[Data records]
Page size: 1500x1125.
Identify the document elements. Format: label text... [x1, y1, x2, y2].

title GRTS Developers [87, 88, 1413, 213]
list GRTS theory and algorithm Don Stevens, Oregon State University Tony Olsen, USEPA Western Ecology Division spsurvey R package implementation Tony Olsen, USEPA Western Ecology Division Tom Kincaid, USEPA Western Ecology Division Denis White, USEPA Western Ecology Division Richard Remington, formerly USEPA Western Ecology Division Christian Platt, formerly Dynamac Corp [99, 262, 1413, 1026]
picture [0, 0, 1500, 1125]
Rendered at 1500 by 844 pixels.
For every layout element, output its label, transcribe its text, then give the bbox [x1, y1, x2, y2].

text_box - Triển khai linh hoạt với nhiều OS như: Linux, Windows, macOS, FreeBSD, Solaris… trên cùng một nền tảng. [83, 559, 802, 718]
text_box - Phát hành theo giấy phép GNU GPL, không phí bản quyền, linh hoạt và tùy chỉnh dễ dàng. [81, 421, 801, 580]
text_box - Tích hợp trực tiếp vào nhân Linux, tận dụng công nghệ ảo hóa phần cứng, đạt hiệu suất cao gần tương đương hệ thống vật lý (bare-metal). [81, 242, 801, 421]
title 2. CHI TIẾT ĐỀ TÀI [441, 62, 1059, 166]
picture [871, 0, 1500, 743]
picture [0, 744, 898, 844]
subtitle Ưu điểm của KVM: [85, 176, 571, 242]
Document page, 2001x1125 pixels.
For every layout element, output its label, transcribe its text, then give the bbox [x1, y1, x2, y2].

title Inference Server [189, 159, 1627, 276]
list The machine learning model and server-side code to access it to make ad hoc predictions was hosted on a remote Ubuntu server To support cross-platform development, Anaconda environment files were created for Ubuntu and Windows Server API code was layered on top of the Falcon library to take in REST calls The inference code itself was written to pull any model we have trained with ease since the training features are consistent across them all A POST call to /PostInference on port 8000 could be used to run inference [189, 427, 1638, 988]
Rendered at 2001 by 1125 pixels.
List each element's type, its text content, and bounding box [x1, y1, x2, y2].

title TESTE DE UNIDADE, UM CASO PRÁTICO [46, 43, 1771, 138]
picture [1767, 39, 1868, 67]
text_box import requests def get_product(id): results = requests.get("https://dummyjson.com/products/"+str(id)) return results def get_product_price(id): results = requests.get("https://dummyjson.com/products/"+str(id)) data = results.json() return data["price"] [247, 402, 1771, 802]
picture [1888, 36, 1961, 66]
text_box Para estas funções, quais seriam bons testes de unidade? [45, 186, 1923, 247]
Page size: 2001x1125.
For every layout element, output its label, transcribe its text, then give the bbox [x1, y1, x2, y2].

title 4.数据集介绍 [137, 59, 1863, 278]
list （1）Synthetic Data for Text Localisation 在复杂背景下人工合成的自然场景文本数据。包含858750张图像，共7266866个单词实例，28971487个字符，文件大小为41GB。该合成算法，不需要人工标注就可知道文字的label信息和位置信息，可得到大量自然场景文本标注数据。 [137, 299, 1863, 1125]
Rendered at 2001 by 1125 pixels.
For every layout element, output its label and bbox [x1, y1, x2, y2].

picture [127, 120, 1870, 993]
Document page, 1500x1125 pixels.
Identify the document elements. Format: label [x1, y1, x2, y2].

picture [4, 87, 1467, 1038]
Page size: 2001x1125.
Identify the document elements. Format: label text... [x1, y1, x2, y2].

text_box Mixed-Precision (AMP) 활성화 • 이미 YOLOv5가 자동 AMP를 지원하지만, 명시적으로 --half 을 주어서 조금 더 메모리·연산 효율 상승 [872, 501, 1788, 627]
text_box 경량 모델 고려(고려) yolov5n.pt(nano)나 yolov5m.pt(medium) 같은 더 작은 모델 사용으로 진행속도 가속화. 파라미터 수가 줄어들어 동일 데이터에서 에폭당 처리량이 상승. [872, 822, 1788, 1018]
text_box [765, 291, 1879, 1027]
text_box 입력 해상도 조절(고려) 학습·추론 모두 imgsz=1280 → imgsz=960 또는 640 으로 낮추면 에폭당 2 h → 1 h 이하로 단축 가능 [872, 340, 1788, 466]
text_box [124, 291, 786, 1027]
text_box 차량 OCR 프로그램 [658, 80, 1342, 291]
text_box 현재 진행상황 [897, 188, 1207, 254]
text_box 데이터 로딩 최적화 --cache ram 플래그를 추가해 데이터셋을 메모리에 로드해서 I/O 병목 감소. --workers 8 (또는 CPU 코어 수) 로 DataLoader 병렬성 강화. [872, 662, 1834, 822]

# Your task:
Which lines in the records above contain the string "pixels"? Copy each one.

# Your response:
Rendered at 1500 by 844 pixels.
Document page, 2001x1125 pixels.
Rendered at 2001 by 1125 pixels.
Rendered at 2001 by 1125 pixels.
Document page, 1500x1125 pixels.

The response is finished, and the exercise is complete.